A VIDA SEGUE...
Zeca São Bernardo
 
 

Camisa de cetim passada e engomada, terno de linho fino completo meias e cuecas novas do mais puro algodão(lembre-se que as cuecas de algodão foram recomendação do médico devido as hemorróidas), lenço para a lapela. A velha carteira de couro combinado com os sapatos pretos devidamente engraxados.

Sim, tudo estava pronto enfim... pensou Cassandra, agora era só vestir o defunto! O marido, companheiro de mais de trinta anos de sua vida. Não, não fora seu companheiro. Ela é que suportara a dura rotina e o gênio difícil dele durante todo esse tempo. 'O velho mantinha a família com o dinheiro que ganhava na metalúrgica!' - disse baixinho, tentando não lembrar das noites de sexta-feira dele na gafieira, do dinheiro minguado da aposentadoria que nos últimos anos ia no carteado, na cachaça e após a inauguração do bordel na rua de cima, chegava cada vez menos em casa. 'Um santo homem!' - tentou dizer para si mesma mas, a convicção lhe faltou.

Agora ali, deitado na mesa da funerária depois da última noite de esbórnia.

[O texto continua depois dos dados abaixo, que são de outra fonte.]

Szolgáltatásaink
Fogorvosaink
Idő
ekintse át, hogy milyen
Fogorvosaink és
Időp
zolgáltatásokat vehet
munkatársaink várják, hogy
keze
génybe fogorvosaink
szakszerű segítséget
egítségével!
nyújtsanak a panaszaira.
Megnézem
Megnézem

Cassandra queria ir embora, sair dali, pôr um ponto final na sua triste história com aquele homem. Mas que diriam os filhos e pensariam os netos? Cobrariam-lhe não ter ao menos comparecido no velório do pai e avô? 'Sim, com certeza sim' - disse baixinho enquanto vestia o cadáver. Logo o auxiliar de preparação entraria na sala e com sua ajuda depositaria o velho Libório no caixão de luxo, que ele fez questão de dizer para todo mundo que seria enterrado assim. Acompanhado pela família em prantos e sob o choro convulso dos amigos de bebedeira até a beira da sepultura.

Libório mandava, não pedia. Pelo menos em casa, durante toda a vida.

E de fato foi assim, até seu último desejo fora cumprido como ordem. Enterrado coma a roupa das noites de gafieira boa no Amarelinho Club, sapatos engraxados, cravo branco na lapela. Sob os prantos da família e choro convulso dos amigos de bebedeira... Depois da última pá de terra e cal, com a laje do jazigo da família já lacrada, Cassandra continuou lá.

'Vovó está se despedindo do vovô!' - ouviu o filho dizer ao neto. Cassandra secou as lágrimas e sorriu. No bolso do paletó, ao invés da foto da família inteira como pediu, o velho levou um bilhete. Dizia Libório que mostraria a foto e como eram lindos seus filhos e netos á São Pedro assim que batesse nas portas do Paraíso. Mas nas poucas linhas que Cassandra redigiu de última hora, ela pedia ao diabo que mantivesse o velho bem guardado e vigiado num canto que fosse o pior do inferno!

'Libório morreu! A vida segue...' - disse olhando o tumulo enquanto se afastava.